== Work required ==
All lines holding the word "babelway" in the listing below need to be copied.

== Input ==
—————

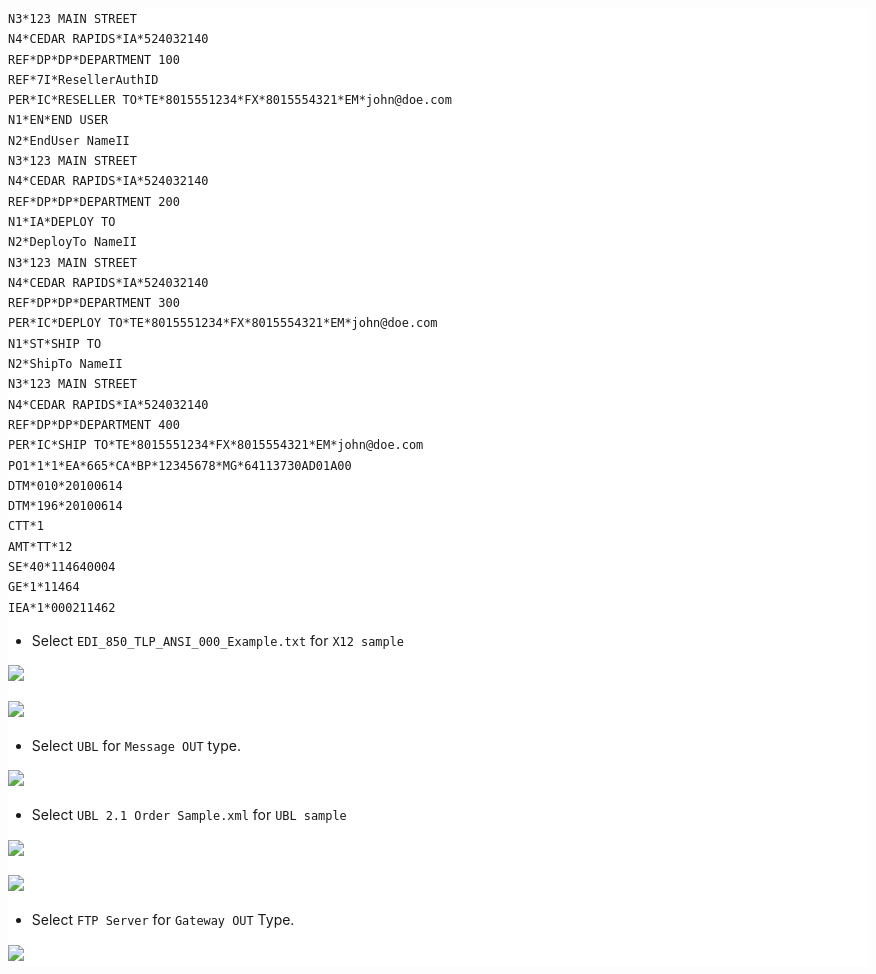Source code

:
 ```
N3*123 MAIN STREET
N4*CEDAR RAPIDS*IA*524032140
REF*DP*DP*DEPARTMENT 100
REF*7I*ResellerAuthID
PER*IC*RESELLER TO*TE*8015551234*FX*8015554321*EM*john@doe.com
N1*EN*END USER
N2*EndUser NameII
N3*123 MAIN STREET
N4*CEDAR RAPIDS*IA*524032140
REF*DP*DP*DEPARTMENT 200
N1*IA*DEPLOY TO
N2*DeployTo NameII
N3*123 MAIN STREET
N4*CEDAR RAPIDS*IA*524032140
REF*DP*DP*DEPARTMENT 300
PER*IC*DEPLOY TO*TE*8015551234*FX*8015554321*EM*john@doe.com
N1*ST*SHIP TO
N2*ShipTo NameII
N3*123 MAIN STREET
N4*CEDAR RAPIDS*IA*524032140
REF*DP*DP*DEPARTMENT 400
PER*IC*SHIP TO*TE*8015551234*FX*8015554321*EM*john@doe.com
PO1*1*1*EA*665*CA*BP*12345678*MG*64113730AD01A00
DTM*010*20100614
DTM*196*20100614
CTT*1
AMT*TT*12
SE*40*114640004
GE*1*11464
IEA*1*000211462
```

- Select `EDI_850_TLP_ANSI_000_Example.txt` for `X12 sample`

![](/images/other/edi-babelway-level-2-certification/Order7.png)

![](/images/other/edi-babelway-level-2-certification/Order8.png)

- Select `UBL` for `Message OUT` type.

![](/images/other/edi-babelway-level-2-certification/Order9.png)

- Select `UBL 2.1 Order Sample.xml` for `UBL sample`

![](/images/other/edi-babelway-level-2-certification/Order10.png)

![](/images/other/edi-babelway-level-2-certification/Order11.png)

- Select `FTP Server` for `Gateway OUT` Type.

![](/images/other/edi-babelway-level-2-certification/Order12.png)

—————

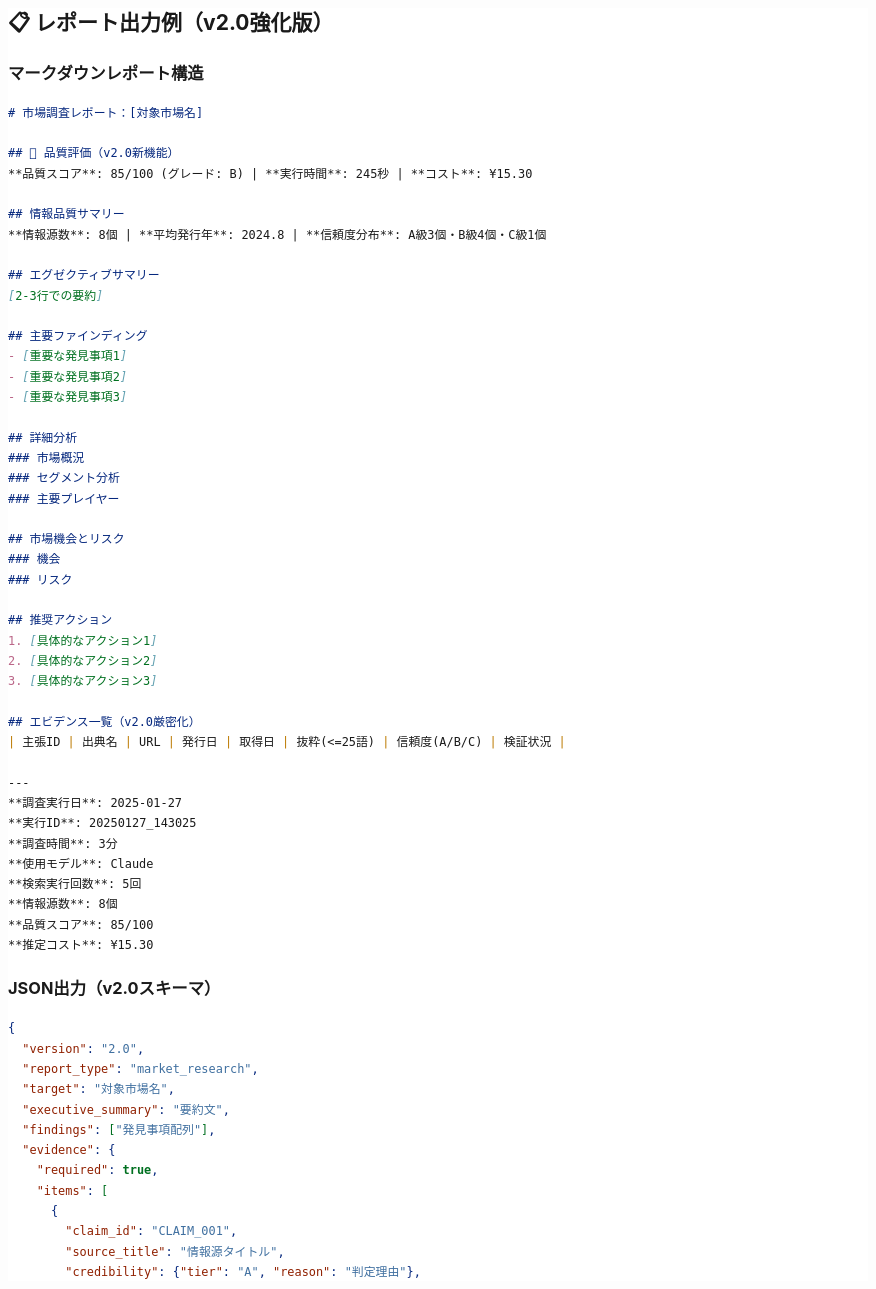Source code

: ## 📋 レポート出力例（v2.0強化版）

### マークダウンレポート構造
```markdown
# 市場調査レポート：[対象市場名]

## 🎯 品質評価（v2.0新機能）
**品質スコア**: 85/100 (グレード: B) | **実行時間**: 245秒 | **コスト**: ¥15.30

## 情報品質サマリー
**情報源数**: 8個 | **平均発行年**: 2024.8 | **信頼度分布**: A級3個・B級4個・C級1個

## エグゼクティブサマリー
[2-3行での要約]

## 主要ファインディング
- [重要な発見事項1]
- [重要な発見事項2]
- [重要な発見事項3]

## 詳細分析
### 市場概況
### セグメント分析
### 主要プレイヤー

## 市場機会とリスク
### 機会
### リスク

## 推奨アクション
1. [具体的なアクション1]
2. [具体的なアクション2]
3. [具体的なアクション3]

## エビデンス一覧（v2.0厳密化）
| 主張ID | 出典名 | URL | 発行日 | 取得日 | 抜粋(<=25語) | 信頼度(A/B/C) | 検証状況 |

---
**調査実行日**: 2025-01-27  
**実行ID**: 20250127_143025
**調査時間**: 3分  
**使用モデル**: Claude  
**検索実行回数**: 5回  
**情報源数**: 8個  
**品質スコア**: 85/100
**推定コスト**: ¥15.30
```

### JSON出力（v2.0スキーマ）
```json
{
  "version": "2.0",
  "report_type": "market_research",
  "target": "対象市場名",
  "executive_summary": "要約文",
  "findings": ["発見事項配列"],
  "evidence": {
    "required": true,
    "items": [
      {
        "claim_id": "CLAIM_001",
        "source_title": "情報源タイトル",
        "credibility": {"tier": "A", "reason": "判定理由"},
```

—————

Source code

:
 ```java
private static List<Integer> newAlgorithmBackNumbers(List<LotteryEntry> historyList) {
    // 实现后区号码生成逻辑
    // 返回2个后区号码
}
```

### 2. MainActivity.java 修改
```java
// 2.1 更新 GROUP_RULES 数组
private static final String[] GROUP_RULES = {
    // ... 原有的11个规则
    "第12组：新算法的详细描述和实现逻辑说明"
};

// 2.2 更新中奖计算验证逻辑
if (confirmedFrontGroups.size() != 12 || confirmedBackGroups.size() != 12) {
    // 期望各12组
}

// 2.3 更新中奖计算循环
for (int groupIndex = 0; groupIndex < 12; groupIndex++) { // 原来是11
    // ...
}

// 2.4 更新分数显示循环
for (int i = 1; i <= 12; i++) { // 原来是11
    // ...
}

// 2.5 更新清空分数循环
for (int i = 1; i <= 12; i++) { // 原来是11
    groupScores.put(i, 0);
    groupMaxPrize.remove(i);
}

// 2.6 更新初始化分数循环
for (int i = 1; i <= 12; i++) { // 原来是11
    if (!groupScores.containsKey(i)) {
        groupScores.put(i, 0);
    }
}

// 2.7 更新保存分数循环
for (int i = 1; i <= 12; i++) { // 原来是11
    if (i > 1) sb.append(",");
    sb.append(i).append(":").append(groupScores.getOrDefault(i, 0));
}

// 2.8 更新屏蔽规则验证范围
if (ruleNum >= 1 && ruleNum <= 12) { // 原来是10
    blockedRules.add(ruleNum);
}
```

—————

== Solution to the problem ==
![](/images/other/edi-babelway-level-2-certification/Order7.png)
![](/images/other/edi-babelway-level-2-certification/Order8.png)
![](/images/other/edi-babelway-level-2-certification/Order9.png)
![](/images/other/edi-babelway-level-2-certification/Order10.png)
![](/images/other/edi-babelway-level-2-certification/Order11.png)
![](/images/other/edi-babelway-level-2-certification/Order12.png)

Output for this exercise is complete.